I am lucky — or at least, that’s one way of looking at it — that I don’t have the same domestic distractions that I imagine other designers must have; although that begs a different question: if I am so free of care, then why am I not more productive? It’s not clear that not having to fight a little to maintain that balance is really such a good thing. There’s such a thing as having too much time on your hands.


How many hours/week do you generally devote to working on games? How many to other business-related activities?

In terms of hours: it feels like the answer is both too many and not enough. (I can however say that “not enough” is definitely the answer when it comes to the other stuff, which is generally admin and therefore no fun at all.) Part of the trick of it has to be to spend enough time doing anything but designing; which is not to say that if you spend too long trying that it simply becomes work, rather that it eventually becomes impossible, and progress slows to a crawl. That’s the moment to put the prototypes away and go and do something else instead!

Of course, as I write these words and mentally pat myself on the back for making such a wise observation, I know that I am terrible at doing this and so need to find a way to summon enough gumption to actually follow my own advice.

Discipline, as someone once observed, is remembering what you want.


What one piece of advice would you give aspiring game designers?

Throw away the game you’re working on and design another one. Come to think of it, this isn’t terrible advice for the more experienced game designer, either.
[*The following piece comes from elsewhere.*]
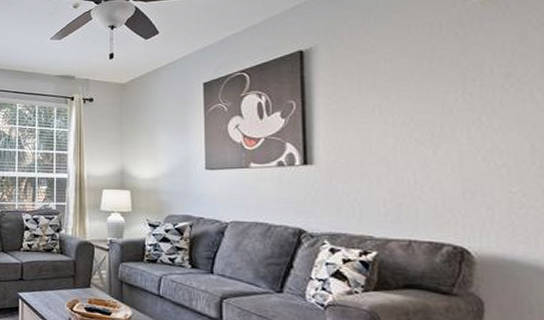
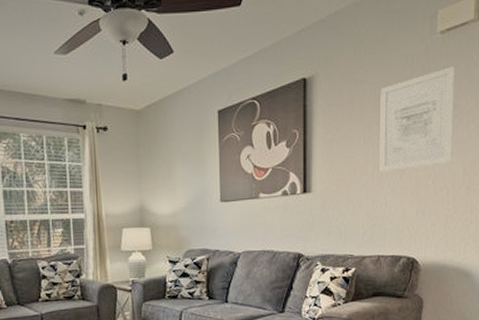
wall art: none [399,31,513,145] -> present [379,67,456,172]

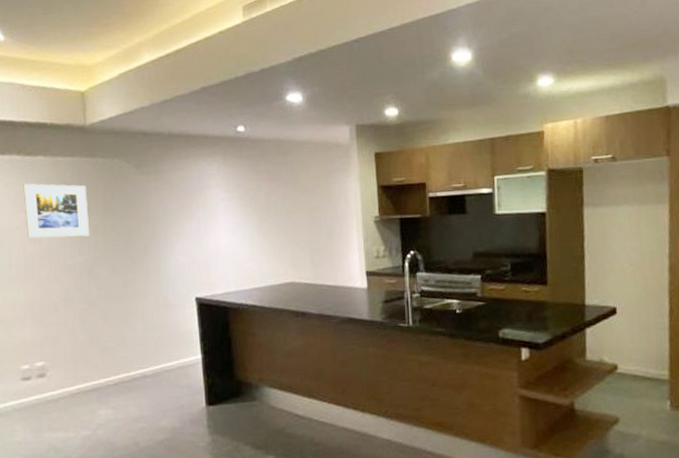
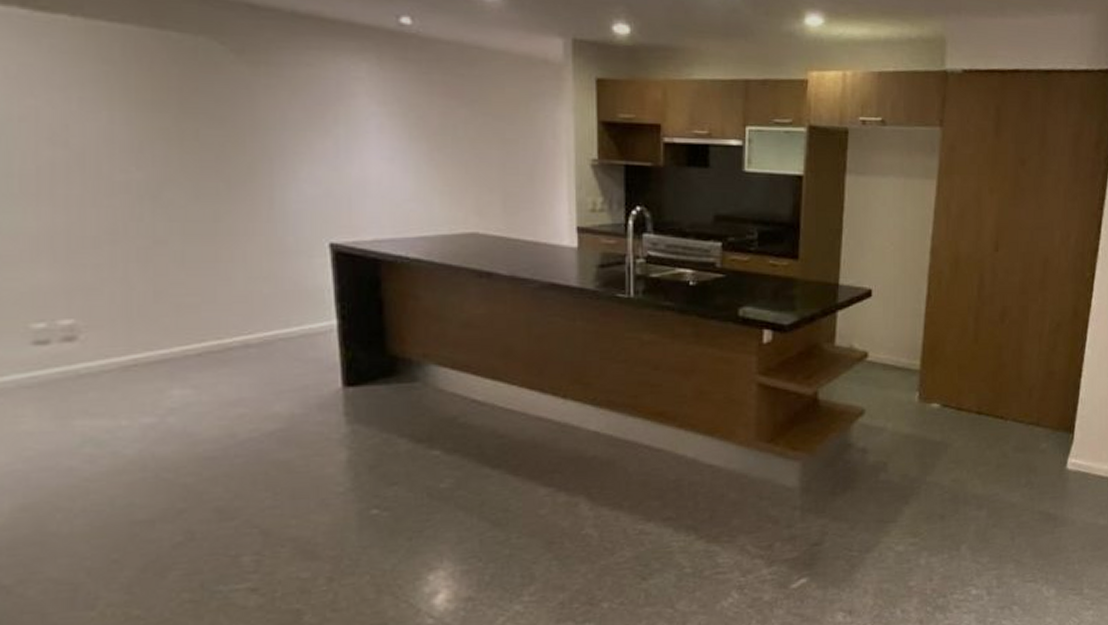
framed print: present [23,183,90,239] -> none [32,52,155,144]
Who would you like to see answer these questions?

Andrew Sheerin of TerrorBull Games — his perspective on games as the possible agents of political change is fascinating and unique.

Tony Boydell, designer and bon viveur — his answers would definitely have more jokes than mine!

What’s the best advice about life that you’ve ever received?

Someone once said to me “Go live your life.” Wow; that’s it in a nutshell isn’t it? I haven’t cracked that nut just yet. I’m smart enough to realise that makes me a fool. One day I hope to get smarter still.